Habertürk
    Takipde Kalın!
      Günlük gelişmeleri takip edebilmek için habertürk uygulamasını indirin

        Kemal Kılıçdaroğlu ile Muharrem İnce görüşmesinden sonra nereye gitsem aynı yorum: Bu seçimlerde İstanbul’un tansiyonu çok yükselecek. Binali Yıldırım ile Muharrem İnce çekişmesi olursa heyecan artacak.

        Peki olacak mı? CHP, önceki günkü görüşmenin ardından İnce’nin istediği gibi bir eğilim yoklamasından sonra kendisini aday gösterecek mi? İYİ Parti-CHP diyaloğu nereye evriliyor? Meral Akşener ve Kemal Kılıçdaroğlu görüşmesinde üzerinde mutabık kalınan konular neydi?

        CHP’nin içinden çok çeşitli bilgiler aldım. Bugün sizlerle bunları paylaşacağım…

        Öncelikle İnce ile başlayayım. Hatırlarsanız kurultay tartışmaları boyunca nasıl ki Kılıçdaroğlu’nun kurultaya gitmeyeceğini devamlı yazdıysam, bugün de aynı kesinlikle Muharrem İnce’nin İstanbul adayı yapılmayacağını yazıyorum.

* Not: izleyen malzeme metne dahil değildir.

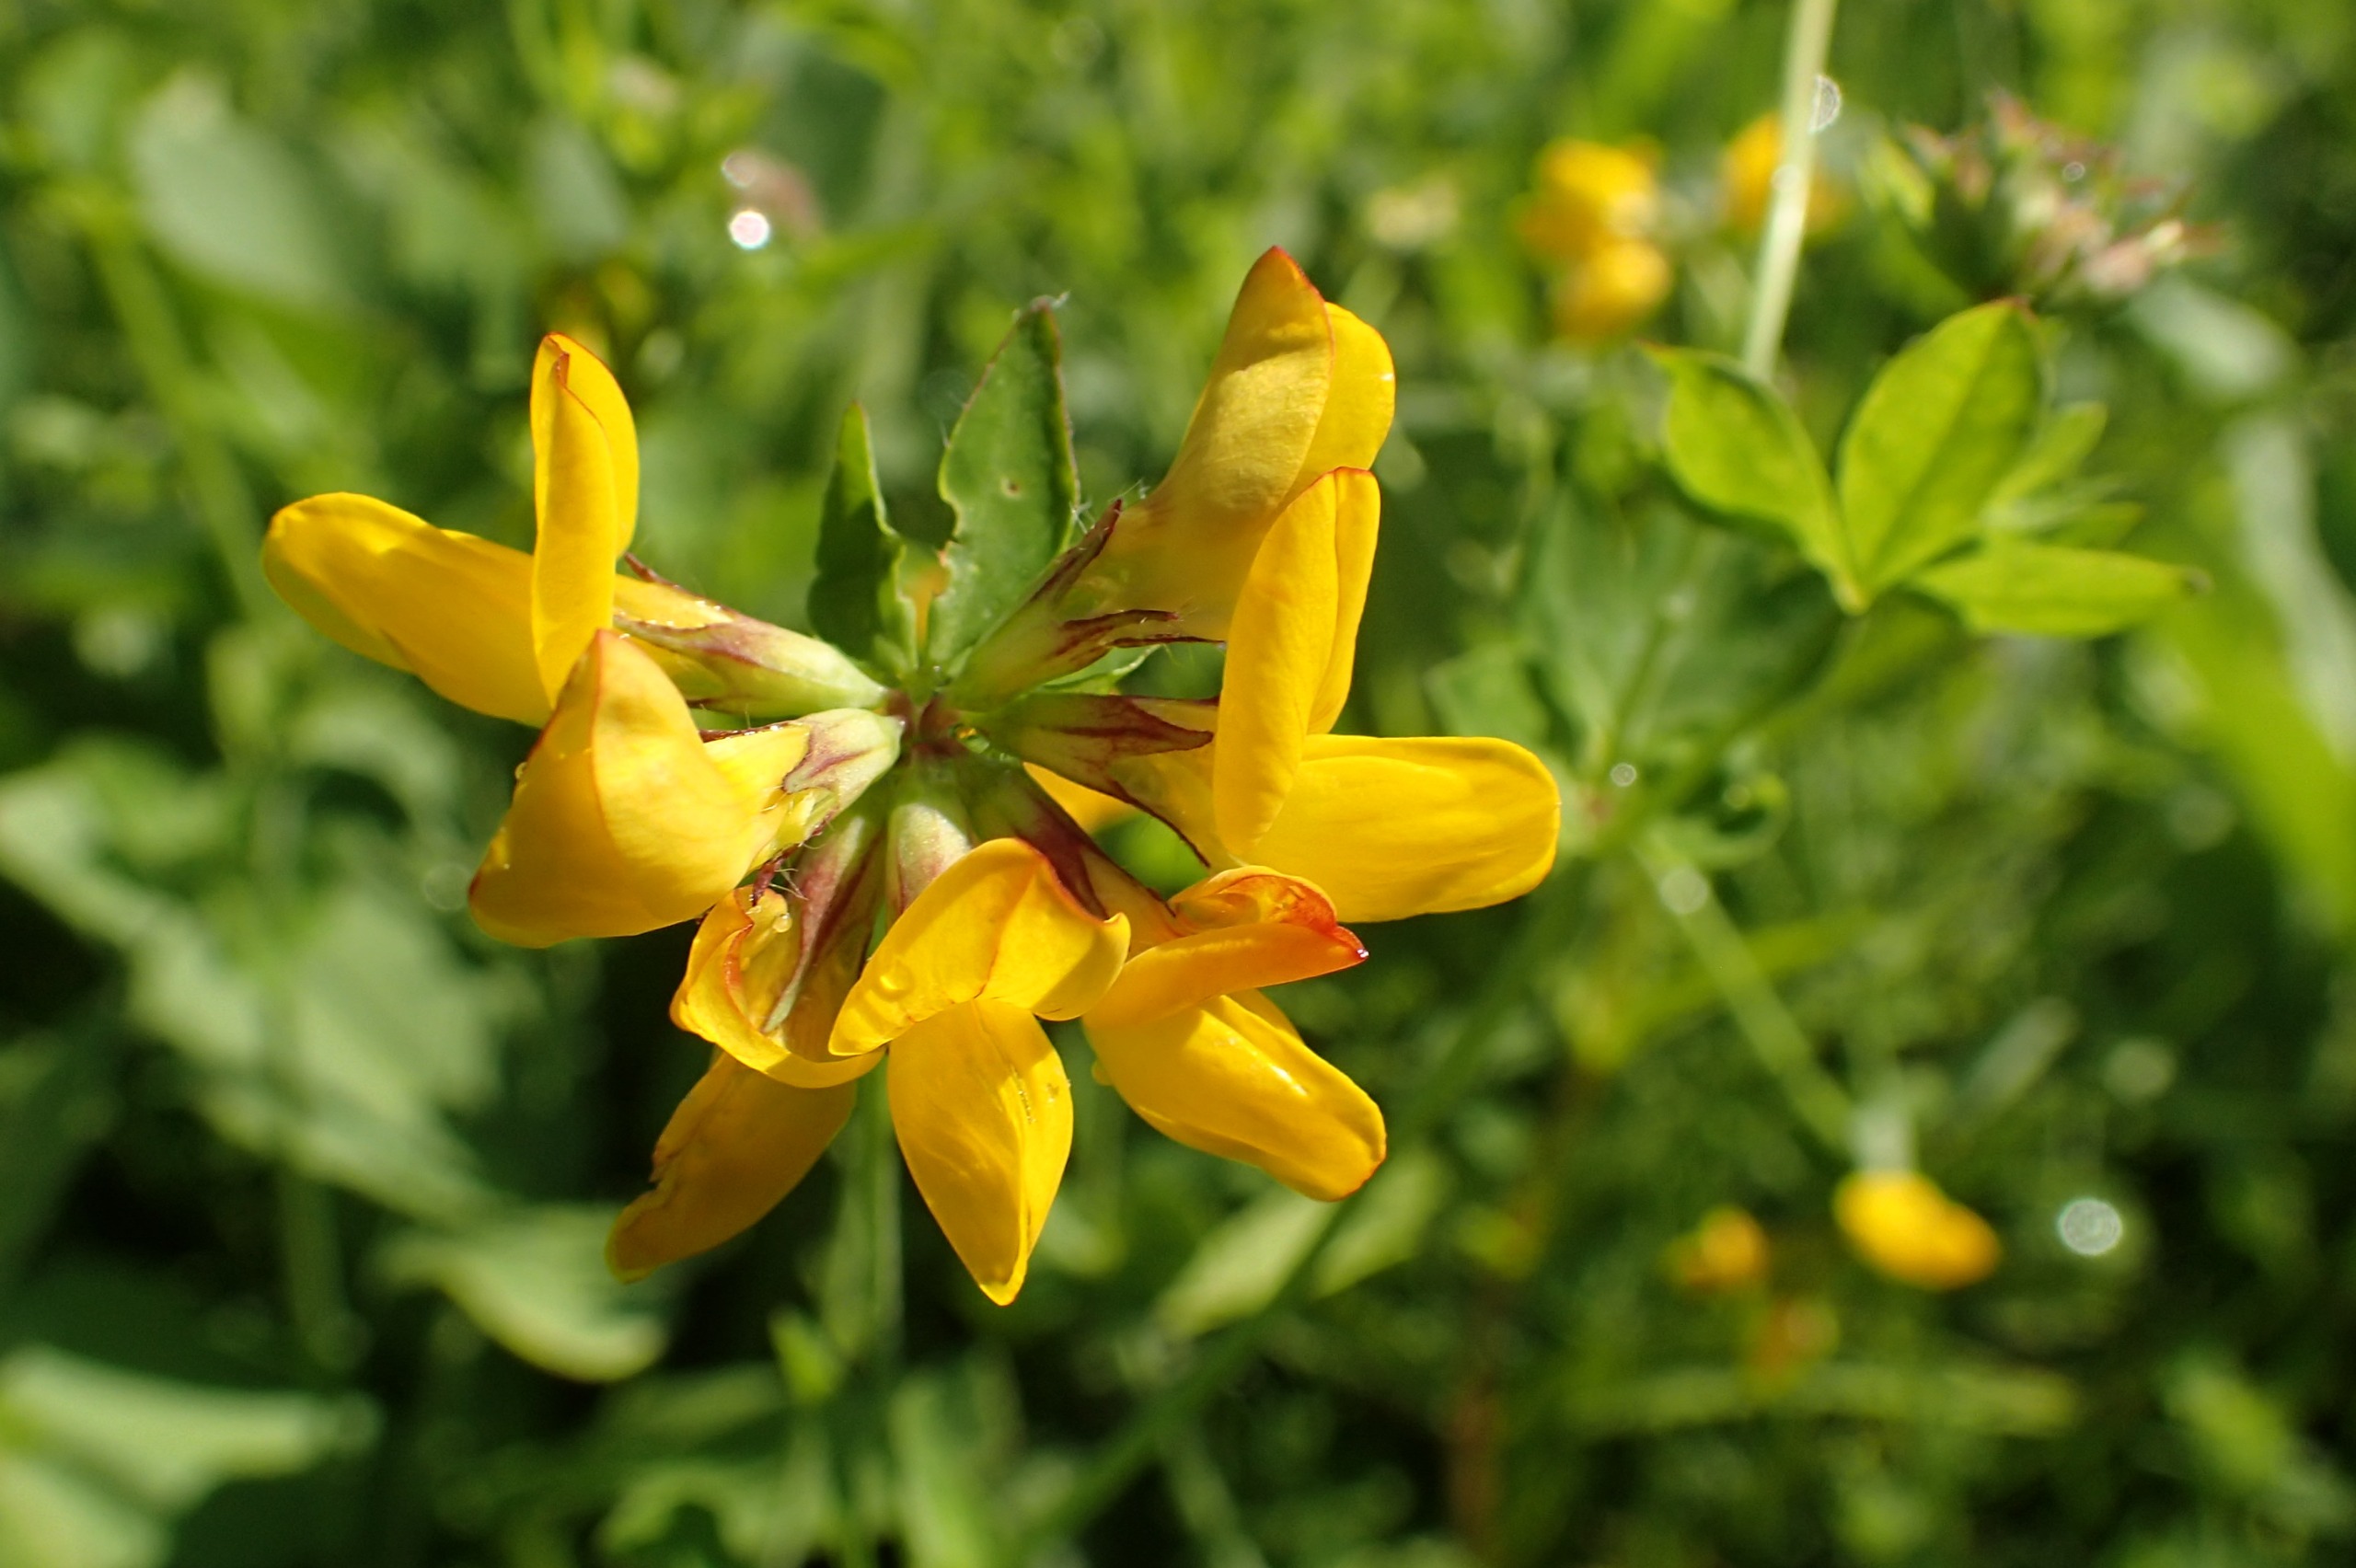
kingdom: Plantae
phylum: Tracheophyta
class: Magnoliopsida
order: Fabales
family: Fabaceae
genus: Lotus
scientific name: Lotus pedunculatus
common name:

        Kemal Bey, İnce’yi aday göstermeyecek. İstediği eğilim yoklamasını yaptırmayacak. Yaptırsa bu İnce’ye ciddi bir propaganda imkanı verir. Buna Genel Merkez kesinlikle olumlu bakmıyor.

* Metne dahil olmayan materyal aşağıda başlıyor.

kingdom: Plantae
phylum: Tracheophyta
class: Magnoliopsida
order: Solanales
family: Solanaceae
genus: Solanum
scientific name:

        MUHARREM İNCE’NİN HEDEFİ

        İnce bunu bilmiyor mu? Biliyor. O da "Ben istedim, yapmadılar, o nedenle İstanbul’u kaybettiler" diyerek cumhurbaşkanlığı seçimlerine yürümeyi hedefliyor.

        İnce aday gösterilmeyecekse CHP İstanbul’da kimi aday gösterecek? Genel Merkez isim vermiyor ama tarif veriyor. Deniyor ki, AK Parti ve MHP’nin yeniden ittifak kararı alması ile birlikte bu seçim yine 50+1 seçimine döndü. O nedenle yalnızca kendi tabanımıza hitap eden adayla çıkarsak şansımız azalır. Bütün partilerin tabanlarına hitap edebilecek, bütünleştirici bir isim gerek. Sandıkta ittifak arıyoruz.

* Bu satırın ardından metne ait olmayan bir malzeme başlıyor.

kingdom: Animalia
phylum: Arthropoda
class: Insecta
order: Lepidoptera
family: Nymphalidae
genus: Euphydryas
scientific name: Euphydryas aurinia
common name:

        Peki bu nasıl olacak? Yine bir çatı aday formülümü?

        ABDÜLLATİF ŞENER KİMİN REFERANSI İLE KILIÇDAROĞLU’NA GİTTİ?

        Bundan yaklaşık 10 gün önce Abdüllatif Şener, Kemal Kılıçdaroğlu’na gitti. Abdullah Gül’ün referansı ile geldiğini, CHP’nin İstanbul adayı olursa çeşitli cemaat ve tarikatlarde dahil geniş bir kitleden oy alabileceğini söyledi.

        Kemal Bey’in, Şener’i dinlemekle yetindiği, herhangi bir şey söylemediği bilgisini aldım. Zaten Kılıçdaroğlu’nun kapısı açık oluyor, dinliyor ama fazla yorum yapmıyor.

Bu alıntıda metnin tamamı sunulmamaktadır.